All’inizio di quest’anno, la Emirates Nuclear Energy Corporation (ENEC), l’ente responsabile dello sviluppo del settore dell’energia nucleare degli Emirati Arabi Uniti, ha firmato tre accordi con il Nuclear Power Operations Research Institute cinese, la China National Nuclear Corporation Overseas e la China Nuclear Energy Industry Corporation per aumentare la propria capacità nucleare. I tre accordi includono la cooperazione nelle operazioni di energia nucleare, nei reattori raffreddati a gas ad alta temperatura e nella fornitura e negli investimenti di combustibile nucleare. Il governo si è recentemente impegnato ad aumentare la propria produzione di energia nucleare per contribuire al 6% del proprio fabbisogno energetico entro il 2050 e prevede di lavorare in collaborazione con la Cina per raggiungere questi obiettivi nei prossimi decenni.

LE PROSPETTIVE DELL’ARABIA SAUDITA

Il governo dell’Arabia Saudita – riporta Oilprice – ha annunciato un obiettivo di 17 GWe di capacità nucleare entro il 2040 , in quanto prevede di accelerare lo sviluppo del proprio settore dell’energia nucleare. A settembre l’Arabia Saudita ha annunciato il proprio impegno nello sviluppo di un programma per l’energia nucleare, impegnandosi a garantire regolamentazioni più severe nel settore. Il ministro dell’Energia dell’Arabia Saudita, Salman Al Saud, ha dichiarato che il Paese lavorerà più strettamente con l’Agenzia internazionale per l’energia atomica (AIEA) per sottoporsi a controlli più severi in preparazione allo sviluppo del settore nucleare. Ha dichiarato Salman Al Saud”Il Regno ha recentemente preso la decisione di revocare il suo Protocollo sulle Piccole Quantità e di passare all’attuazione di un Accordo di Salvaguardia Globale a tutto campo”, durante una conferenza annuale dell’AIEA a Vienna. Ha aggiunto: “Il regno è impegnato attraverso la sua politica sull’energia atomica ai più alti standard di trasparenza e affidabilità”.

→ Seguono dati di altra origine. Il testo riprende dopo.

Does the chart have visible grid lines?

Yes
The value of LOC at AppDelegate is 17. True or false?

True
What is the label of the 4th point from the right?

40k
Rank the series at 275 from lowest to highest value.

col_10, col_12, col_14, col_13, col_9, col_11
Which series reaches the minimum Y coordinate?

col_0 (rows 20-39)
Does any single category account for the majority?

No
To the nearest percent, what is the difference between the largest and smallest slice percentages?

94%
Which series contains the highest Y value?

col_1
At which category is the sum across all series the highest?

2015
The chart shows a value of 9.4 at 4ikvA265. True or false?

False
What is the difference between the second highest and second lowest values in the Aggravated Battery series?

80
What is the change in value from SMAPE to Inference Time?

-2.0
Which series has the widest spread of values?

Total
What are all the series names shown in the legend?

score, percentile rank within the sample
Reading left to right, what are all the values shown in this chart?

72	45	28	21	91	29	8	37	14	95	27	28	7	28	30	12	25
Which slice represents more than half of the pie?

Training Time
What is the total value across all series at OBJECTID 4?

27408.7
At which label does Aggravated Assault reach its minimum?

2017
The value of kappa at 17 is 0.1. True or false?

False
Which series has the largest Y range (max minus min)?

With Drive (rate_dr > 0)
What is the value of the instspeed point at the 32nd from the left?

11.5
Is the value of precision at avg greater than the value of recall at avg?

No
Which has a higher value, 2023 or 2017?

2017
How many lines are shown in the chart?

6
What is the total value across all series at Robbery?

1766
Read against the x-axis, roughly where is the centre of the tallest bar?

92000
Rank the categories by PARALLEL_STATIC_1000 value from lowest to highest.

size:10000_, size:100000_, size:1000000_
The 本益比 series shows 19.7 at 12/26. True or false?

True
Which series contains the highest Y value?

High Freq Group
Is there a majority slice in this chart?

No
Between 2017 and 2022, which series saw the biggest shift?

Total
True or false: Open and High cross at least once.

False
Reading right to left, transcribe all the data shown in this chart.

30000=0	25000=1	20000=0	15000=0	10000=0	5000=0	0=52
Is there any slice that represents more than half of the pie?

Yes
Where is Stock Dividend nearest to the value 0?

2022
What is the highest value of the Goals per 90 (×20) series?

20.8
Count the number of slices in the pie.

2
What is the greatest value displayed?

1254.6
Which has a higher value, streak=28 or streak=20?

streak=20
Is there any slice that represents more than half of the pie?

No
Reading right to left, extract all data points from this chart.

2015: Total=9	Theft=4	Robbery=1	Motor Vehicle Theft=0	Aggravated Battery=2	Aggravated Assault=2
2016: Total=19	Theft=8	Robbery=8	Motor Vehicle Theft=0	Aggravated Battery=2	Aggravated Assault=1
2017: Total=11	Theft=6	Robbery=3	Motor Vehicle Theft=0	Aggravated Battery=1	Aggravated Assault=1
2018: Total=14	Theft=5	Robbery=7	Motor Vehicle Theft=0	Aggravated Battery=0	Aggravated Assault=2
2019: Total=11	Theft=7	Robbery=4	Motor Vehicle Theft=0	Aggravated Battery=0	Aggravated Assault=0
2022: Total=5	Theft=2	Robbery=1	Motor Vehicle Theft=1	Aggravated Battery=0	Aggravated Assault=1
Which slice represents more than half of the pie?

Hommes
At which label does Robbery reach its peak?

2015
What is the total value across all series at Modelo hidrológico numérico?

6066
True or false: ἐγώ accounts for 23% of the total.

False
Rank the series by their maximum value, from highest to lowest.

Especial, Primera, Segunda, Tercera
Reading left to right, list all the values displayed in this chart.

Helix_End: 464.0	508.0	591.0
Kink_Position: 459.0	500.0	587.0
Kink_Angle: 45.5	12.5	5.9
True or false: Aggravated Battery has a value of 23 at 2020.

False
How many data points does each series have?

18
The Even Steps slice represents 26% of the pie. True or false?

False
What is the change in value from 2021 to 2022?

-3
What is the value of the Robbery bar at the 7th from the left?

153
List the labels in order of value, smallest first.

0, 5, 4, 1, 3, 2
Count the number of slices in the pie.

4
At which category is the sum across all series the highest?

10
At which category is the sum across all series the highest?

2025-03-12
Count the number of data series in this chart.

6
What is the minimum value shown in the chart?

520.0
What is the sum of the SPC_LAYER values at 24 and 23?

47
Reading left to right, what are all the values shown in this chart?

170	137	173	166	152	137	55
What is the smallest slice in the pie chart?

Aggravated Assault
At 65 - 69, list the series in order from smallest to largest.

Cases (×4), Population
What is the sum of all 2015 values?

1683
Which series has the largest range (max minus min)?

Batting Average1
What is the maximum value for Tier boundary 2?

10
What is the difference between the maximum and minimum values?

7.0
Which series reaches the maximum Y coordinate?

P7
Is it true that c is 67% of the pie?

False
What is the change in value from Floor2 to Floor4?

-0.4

L’Arabia Saudita si è anche concentrata sull’ottenimento di concessioni da parte degli Stati Uniti per sviluppare il proprio programma di energia nucleare. Chiede maggiore assistenza a Washington per l’energia nucleare in cambio dell’accordo di normalizzazione con Israele , promosso dal presidente Biden. Tuttavia, Israele non è d’accordo con questa richiesta, preoccupato per il rischio che l’Arabia Saudita sviluppi il suo potenziale in termini di armi nucleari. Anche diversi legislatori negli Stati Uniti e in Europa hanno respinto la mossa.